What is a Wide Row?
Growing in wide rows in the vegetable garden basically means that instead of planting an individual row of seed or plants, you set them out in strips that are 1 - 4 ft. in width. The row can be any length you like.
Wide rows allow you to squeeze more vegetables into less space. Planting single rows means that you have to leave space to walk between them. A wide row still allows you to reach into the center of the row to seed, weed or harvest, but you won't be walking in between the plants.
This style of planting works especially well with vegetables that are harvested over a prolonged period of time, either as cut and come again, like leaf lettuce, and other salad greens or later maturing cooking greens, like kale, chard and collards, as well as vegetables that are succession planted, such as radishes, carrots, beets, peas and beans.
Large vegetable plants, like tomatoes, would not be good choices for wide rows. Otherwise you can plant just about any type of vegetable in a wide row, as long as you don't crowd them too closely. Even long season vegetables, like garlic, onions, leeks and parsnips, can be grown in wide rows.
You have two options when planting wide rows:
1. Multiple Single Rows - Within each wide row, you can layout 2 or more straight line single rows. You can even stagger the planting times or mix vegetable varieties in a single wide row. For instance, you could designate a wide row for beets and plant a single row each week, for 4 weeks, so that you wind up with four rows of beets that will mature at different times.
Succession planting that way means that some of the wide row will remain unplanted for almost a month. If space is tight, another option is to plant a row of beets, a row of radishes and a row of spinach. The radishes and spinach are fast growers and you can replant their rows with more beets or whatever else you'd like to try in that row.
You could also interplant plant slower growing plants with vegetables that will mature and be harvested by the time the slower plants need the space. For instance, you could plant small pepper seedlings in the same wide row with radishes or arugula. As the pepper plants start to grow, they will provide cooling shade for the spring vegetables, which will be harvested long before the peppers fully spread out.

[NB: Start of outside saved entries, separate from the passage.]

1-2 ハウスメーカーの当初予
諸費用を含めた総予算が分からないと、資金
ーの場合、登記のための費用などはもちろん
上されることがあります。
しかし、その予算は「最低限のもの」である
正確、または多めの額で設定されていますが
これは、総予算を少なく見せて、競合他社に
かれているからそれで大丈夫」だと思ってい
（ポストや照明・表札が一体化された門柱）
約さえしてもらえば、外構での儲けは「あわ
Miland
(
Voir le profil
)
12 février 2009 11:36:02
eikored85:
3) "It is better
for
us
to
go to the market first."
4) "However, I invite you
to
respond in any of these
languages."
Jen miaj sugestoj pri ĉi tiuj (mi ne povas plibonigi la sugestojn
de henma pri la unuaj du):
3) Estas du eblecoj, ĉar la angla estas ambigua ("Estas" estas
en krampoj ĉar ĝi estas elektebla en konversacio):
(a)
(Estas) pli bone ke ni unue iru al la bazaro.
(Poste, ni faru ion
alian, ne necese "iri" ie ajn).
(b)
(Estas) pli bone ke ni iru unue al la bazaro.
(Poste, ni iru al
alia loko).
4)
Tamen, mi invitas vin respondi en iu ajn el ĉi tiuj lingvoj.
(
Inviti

And finally, you can divide your wide rows into blocks, planting 1 - 2 ft. stretches of the row with different crops, for instance, a block of onions followed by a block of lettuce followed by a block of chard in the same row. This is my preferred way to succession plant without leaving empty wasted blocks.

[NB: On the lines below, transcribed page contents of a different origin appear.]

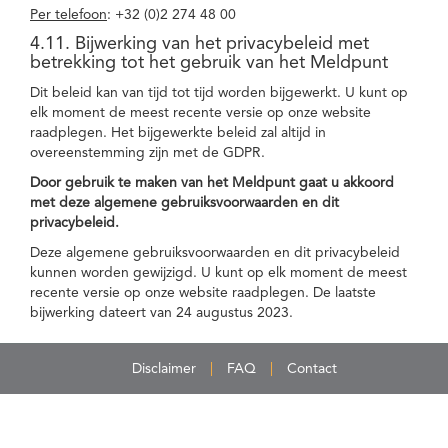
Per telefoon
: +32 (0)2 274 48 00
4.11. Bijwerking van het privacybeleid met
betrekking tot het gebruik van het Meldpunt
Dit beleid kan van tijd tot tijd worden bijgewerkt. U kunt op
elk moment de meest recente versie op onze website
raadplegen. Het bijgewerkte beleid zal altijd in
overeenstemming zijn met de GDPR.
Door gebruik te maken van het Meldpunt gaat u akkoord
met deze algemene gebruiksvoorwaarden en dit
privacybeleid.
Deze algemene gebruiksvoorwaarden en dit privacybeleid
kunnen worden gewijzigd. U kunt op elk moment de meest
recente versie op onze website raadplegen. De laatste
bijwerking dateert van 24 augustus 2023.
Disclaimer
FAQ
Contact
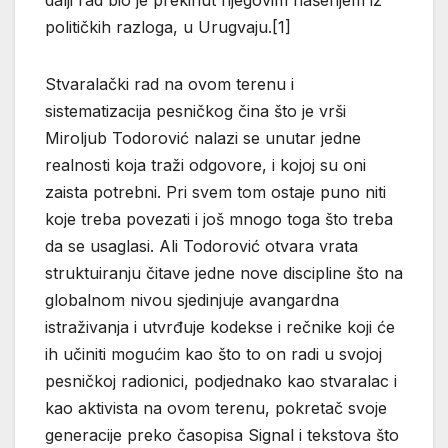
dalji rad bio je prekinut njegovim hašenjem iz
političkih razloga, u Urugvaju.[1]
Stvaralački rad na ovom terenu i
sistematizacija pesničkog čina što je vrši
Miroljub Todorović nalazi se unutar jedne
realnosti koja traži odgovore, i kojoj su oni
zaista potrebni. Pri svem tom ostaje puno niti
koje treba povezati i još mnogo toga što treba
da se usaglasi. Ali Todorović otvara vrata
struktuiranju čitave jedne nove discipline što na
globalnom nivou sjedinjuje avangardna
istraživanja i utvrđuje kodekse i rečnike koji će
ih učiniti mogućim kao što to on radi u svojoj
pesničkoj radionici, podjednako kao stvaralac i
kao aktivista na ovom terenu, pokretač svoje
generacije preko časopisa Signal i tekstova što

This kind of companion planting takes some finagling, but it definitely lets you get a higher yield from a small space.
2. Broadcast Seeding - If you are direct sowing seed, you don't have to adhere to straight line rows. You can simply scatter seeds across the wide row. This works great for bush peas and beans. When these plants are grown in a wide block, the plants are able to help support each other as they grow.
Lettuce and other salad greens are also easy to broadcast seed. You can thin young plants or cut only the outside leaves of plants and allow the remaining plants to continue growing.
Don't be tempted to sow too densely. The plants will still need good air circulation as they grow, to prevent diseases and other problems. That's why plants that can be thinned and eaten while young make such good candidates for broadcast seeding.
A bonus of wide row planting is that less of your garden soil is being walked on and so less of it gets compacted. When you soil remains loose, you won't have to till the soil to replant and the insects and other organisms in the soil remain more active.